Why I Love the Burpee, KB Swing, Wall Ball WOD (And You Should Too)
We’ve done a handful of variations of the 40 Burpee, 60 KB Swing, 80 Wall Ball workout over the last few days, and we’ll probably do a few more over the next few weeks. We’ve done 10 Rounds of 4-6-8, 1 round of 40-60-80, 10 Rounds with 1 minute of work 1 minute of rest. I’ll probably spice it up a bit over the next few weeks with some substitutions, variations of rest, reps, weight, etc. Why am I loving this prescription, what does it matter and what should you be getting from this?
For one, it’s a great tester workout. The skills required for those movements are low, meaning that you can get some valid information from a group as large as our gym without having to factor in all sorts of factors like scaling weights, bands, half reps, limitations, etc. Additionally, you can learn a lot personally from the variations. In other words, although something like Fran can be an interesting test, for the most part, it just tells you how good you are at doing Fran. While thrusters are limited greatly by wrist mobility, shoulder mobility, thoracic mobility, strength, and skill, and doing pull-ups RX’d is not possible for 80% or more of our members, the validity of that test for the group is impossible to determine. On the other hand, I can get almost anyone that walks in the door doing a decent burpee, kettlebell swing and wall ball in only a few minutes. This means that this test is a better representation of some ideas of general fitness rather than whether or not someone can do a thruster or pull-up or not. For another example, if I organized a competition between you and someone else to do 30 muscle ups for time, and they can do 10 unbroken muscle ups, while you can’t do one, it’s not a valid comparison other than for examining muscle-up proficiency.
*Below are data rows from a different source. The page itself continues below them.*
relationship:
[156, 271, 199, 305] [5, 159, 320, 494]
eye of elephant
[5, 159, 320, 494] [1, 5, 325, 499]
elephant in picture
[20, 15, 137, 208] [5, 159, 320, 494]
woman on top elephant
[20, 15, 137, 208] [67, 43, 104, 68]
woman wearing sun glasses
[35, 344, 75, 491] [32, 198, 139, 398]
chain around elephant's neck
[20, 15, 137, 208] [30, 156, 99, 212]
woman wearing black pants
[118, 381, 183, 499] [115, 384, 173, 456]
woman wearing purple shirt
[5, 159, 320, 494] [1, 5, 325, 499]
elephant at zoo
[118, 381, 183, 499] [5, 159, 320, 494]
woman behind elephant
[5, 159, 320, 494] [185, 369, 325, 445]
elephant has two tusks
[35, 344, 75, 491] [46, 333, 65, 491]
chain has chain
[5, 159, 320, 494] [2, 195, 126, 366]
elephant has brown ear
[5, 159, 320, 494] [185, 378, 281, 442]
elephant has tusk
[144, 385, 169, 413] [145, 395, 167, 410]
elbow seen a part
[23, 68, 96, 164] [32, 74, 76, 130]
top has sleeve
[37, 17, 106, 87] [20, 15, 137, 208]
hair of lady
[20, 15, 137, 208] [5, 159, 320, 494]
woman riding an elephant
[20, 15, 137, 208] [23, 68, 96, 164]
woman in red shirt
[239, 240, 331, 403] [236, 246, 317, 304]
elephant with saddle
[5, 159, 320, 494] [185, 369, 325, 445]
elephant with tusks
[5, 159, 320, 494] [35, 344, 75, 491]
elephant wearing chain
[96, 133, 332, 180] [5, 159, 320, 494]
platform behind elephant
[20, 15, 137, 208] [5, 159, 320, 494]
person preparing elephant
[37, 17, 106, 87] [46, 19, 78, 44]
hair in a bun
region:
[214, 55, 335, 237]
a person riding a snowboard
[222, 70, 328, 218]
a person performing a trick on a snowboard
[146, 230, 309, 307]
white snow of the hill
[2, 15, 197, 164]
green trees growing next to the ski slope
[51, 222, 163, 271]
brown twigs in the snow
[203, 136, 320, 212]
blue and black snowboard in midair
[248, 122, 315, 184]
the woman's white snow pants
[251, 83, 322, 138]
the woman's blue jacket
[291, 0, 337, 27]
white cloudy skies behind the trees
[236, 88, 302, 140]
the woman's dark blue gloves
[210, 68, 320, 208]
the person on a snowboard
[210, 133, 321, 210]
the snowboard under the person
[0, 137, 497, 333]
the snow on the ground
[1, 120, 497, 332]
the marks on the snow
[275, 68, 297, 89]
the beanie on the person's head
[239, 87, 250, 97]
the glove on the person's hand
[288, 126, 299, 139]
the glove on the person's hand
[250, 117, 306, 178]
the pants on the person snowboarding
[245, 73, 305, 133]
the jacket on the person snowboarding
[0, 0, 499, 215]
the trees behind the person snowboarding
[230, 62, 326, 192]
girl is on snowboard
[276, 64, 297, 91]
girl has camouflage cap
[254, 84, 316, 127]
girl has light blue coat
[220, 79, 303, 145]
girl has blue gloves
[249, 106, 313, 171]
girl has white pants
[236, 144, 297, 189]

Yet, although the movements are fairly simple, they fall into the category of functional, mixed modal conditioning that I wholeheartedly believe in. Rather than just running or rowing (single modality), in this particular workout we are squatting and vertically pushing (wall balls), bending and lifting (kettlebell swings), and crawling, pushing and jumping (burpees). Combine all this together to move at a speed where we would call it conditioning, and you’ve got a recipe for a functional, effective workout that will demonstrate an ability of someone to move in ways that humans should be capable of to be “fit”.
For two, I like it because it’s difficult, but not particularly abusive to the body. Though you’d probably hate it, you could do this workout everyday for a week and probably be ok. You might be a little sore, and I’d have some concerns about your shoulders, but for the most part it’s not going to break you like something like pull-ups, box jumps, toes to bar, or heavier lifting would.
For three, combined with the points above, I like the infinite variability of it, and the lessons that can be learned from the variety. If you’ve done all three of the variations we’ve done, you’ve hopefully learned something about yourself, about muscular endurance, about pacing, and probably more. You’ve probably learned a little about how much harder it is to do it 40 Burpees, 60 Kettlebell Swings and 80 Wall Balls than it is to do 10 Rounds of 4-6-8. I’d imagine your time was 10-15% better, and that’s with a lot more transition time between movements. Then, when we did it with 1 minute on, 1 minute off, you learned how much those rest periods help you accumulate a greater volume of work at a higher intensity. So, if you do a minute on and a minute off, and sitting still is a 1 and sprinting is a 10, you can work at an 8 for a minute for 8 rounds instead of a 5 for 10 minutes. (Wait, you thought rest periods were just my way of being nice?)
If and when we do different variations of it in the future, you should learn even more. For example, when we swap the wall balls for heavy front squats or thrusters with fewer reps, and add some rest, you’ll get an entirely different workout, and recognize how different the burn from an anaerobic piece is from an aerobic piece and why you need longer rest periods for repeat efforts. For example:
10 Rounds of 4 Burpee, 6 KB Swings, and 8 Wall Balls is largely an aerobic workout. If we did 1:1 work to rest, you’d be totally fine to continue for at those intervals.
However, if we did
4 Rounds of: 2 Minutes for 10 Heavy, Unbroken Thrusters, then AMRAP of 6 Burpees and 8 KB Swings in the remaining time, and rested 6 minutes between rounds, it would be a totally different workout and response with similar, albeit heavier movements.
6 Rounds of: 7 Heavy Touch and Go Power Cleans, 10 Burpees and 12 Wall Balls AFAP w/ 3:00 rest, it also would be a completely different workout with a different response with similar movements.
So, as you encounter different variations of this workout, know that I’m not just being lazy, I’m trying to implement some education through experience (and pain) that should teach you a lot about pacing, how to approach different workouts, and what different schemes feel like.